---------- RECORDS

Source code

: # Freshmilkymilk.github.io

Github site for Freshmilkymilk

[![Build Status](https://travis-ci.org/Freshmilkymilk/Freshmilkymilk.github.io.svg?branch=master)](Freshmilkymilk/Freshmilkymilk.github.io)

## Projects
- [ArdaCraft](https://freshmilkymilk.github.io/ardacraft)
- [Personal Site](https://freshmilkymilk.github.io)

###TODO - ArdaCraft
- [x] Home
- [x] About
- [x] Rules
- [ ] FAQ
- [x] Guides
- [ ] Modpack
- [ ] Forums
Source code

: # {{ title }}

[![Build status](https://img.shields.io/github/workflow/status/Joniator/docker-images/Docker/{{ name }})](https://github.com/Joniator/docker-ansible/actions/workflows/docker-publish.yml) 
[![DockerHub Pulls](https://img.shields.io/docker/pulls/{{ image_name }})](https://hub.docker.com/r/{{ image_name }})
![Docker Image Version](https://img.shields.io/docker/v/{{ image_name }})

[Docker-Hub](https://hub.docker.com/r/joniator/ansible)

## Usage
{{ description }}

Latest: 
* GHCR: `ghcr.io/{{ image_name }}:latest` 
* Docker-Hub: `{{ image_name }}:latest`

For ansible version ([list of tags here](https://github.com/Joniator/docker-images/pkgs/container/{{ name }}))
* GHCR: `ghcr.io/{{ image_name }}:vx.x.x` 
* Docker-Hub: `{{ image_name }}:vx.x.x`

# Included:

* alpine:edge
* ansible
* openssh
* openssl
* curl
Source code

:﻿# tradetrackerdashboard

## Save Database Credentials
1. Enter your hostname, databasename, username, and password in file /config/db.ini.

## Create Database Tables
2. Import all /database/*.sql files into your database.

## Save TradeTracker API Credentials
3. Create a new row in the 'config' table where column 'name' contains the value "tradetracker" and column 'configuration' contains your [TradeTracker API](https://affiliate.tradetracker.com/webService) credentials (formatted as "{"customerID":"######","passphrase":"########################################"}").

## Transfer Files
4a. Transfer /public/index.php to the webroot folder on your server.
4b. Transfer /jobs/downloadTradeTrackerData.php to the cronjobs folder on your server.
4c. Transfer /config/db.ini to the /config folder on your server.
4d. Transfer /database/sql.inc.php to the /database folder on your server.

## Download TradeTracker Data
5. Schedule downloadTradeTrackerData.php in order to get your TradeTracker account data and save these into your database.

--------------------

Swap every "on your server" in the records above for "on the host" and give all the records again, changing nothing else.

COMPLETED TASK.
Source code

: # Freshmilkymilk.github.io

Github site for Freshmilkymilk

[![Build Status](https://travis-ci.org/Freshmilkymilk/Freshmilkymilk.github.io.svg?branch=master)](Freshmilkymilk/Freshmilkymilk.github.io)

## Projects
- [ArdaCraft](https://freshmilkymilk.github.io/ardacraft)
- [Personal Site](https://freshmilkymilk.github.io)

###TODO - ArdaCraft
- [x] Home
- [x] About
- [x] Rules
- [ ] FAQ
- [x] Guides
- [ ] Modpack
- [ ] Forums
Source code

: # {{ title }}

[![Build status](https://img.shields.io/github/workflow/status/Joniator/docker-images/Docker/{{ name }})](https://github.com/Joniator/docker-ansible/actions/workflows/docker-publish.yml) 
[![DockerHub Pulls](https://img.shields.io/docker/pulls/{{ image_name }})](https://hub.docker.com/r/{{ image_name }})
![Docker Image Version](https://img.shields.io/docker/v/{{ image_name }})

[Docker-Hub](https://hub.docker.com/r/joniator/ansible)

## Usage
{{ description }}

Latest: 
* GHCR: `ghcr.io/{{ image_name }}:latest` 
* Docker-Hub: `{{ image_name }}:latest`

For ansible version ([list of tags here](https://github.com/Joniator/docker-images/pkgs/container/{{ name }}))
* GHCR: `ghcr.io/{{ image_name }}:vx.x.x` 
* Docker-Hub: `{{ image_name }}:vx.x.x`

# Included:

* alpine:edge
* ansible
* openssh
* openssl
* curl
Source code

:﻿# tradetrackerdashboard

## Save Database Credentials
1. Enter your hostname, databasename, username, and password in file /config/db.ini.

## Create Database Tables
2. Import all /database/*.sql files into your database.

## Save TradeTracker API Credentials
3. Create a new row in the 'config' table where column 'name' contains the value "tradetracker" and column 'configuration' contains your [TradeTracker API](https://affiliate.tradetracker.com/webService) credentials (formatted as "{"customerID":"######","passphrase":"########################################"}").

## Transfer Files
4a. Transfer /public/index.php to the webroot folder on the host.
4b. Transfer /jobs/downloadTradeTrackerData.php to the cronjobs folder on the host.
4c. Transfer /config/db.ini to the /config folder on the host.
4d. Transfer /database/sql.inc.php to the /database folder on the host.

## Download TradeTracker Data
5. Schedule downloadTradeTrackerData.php in order to get your TradeTracker account data and save these into your database.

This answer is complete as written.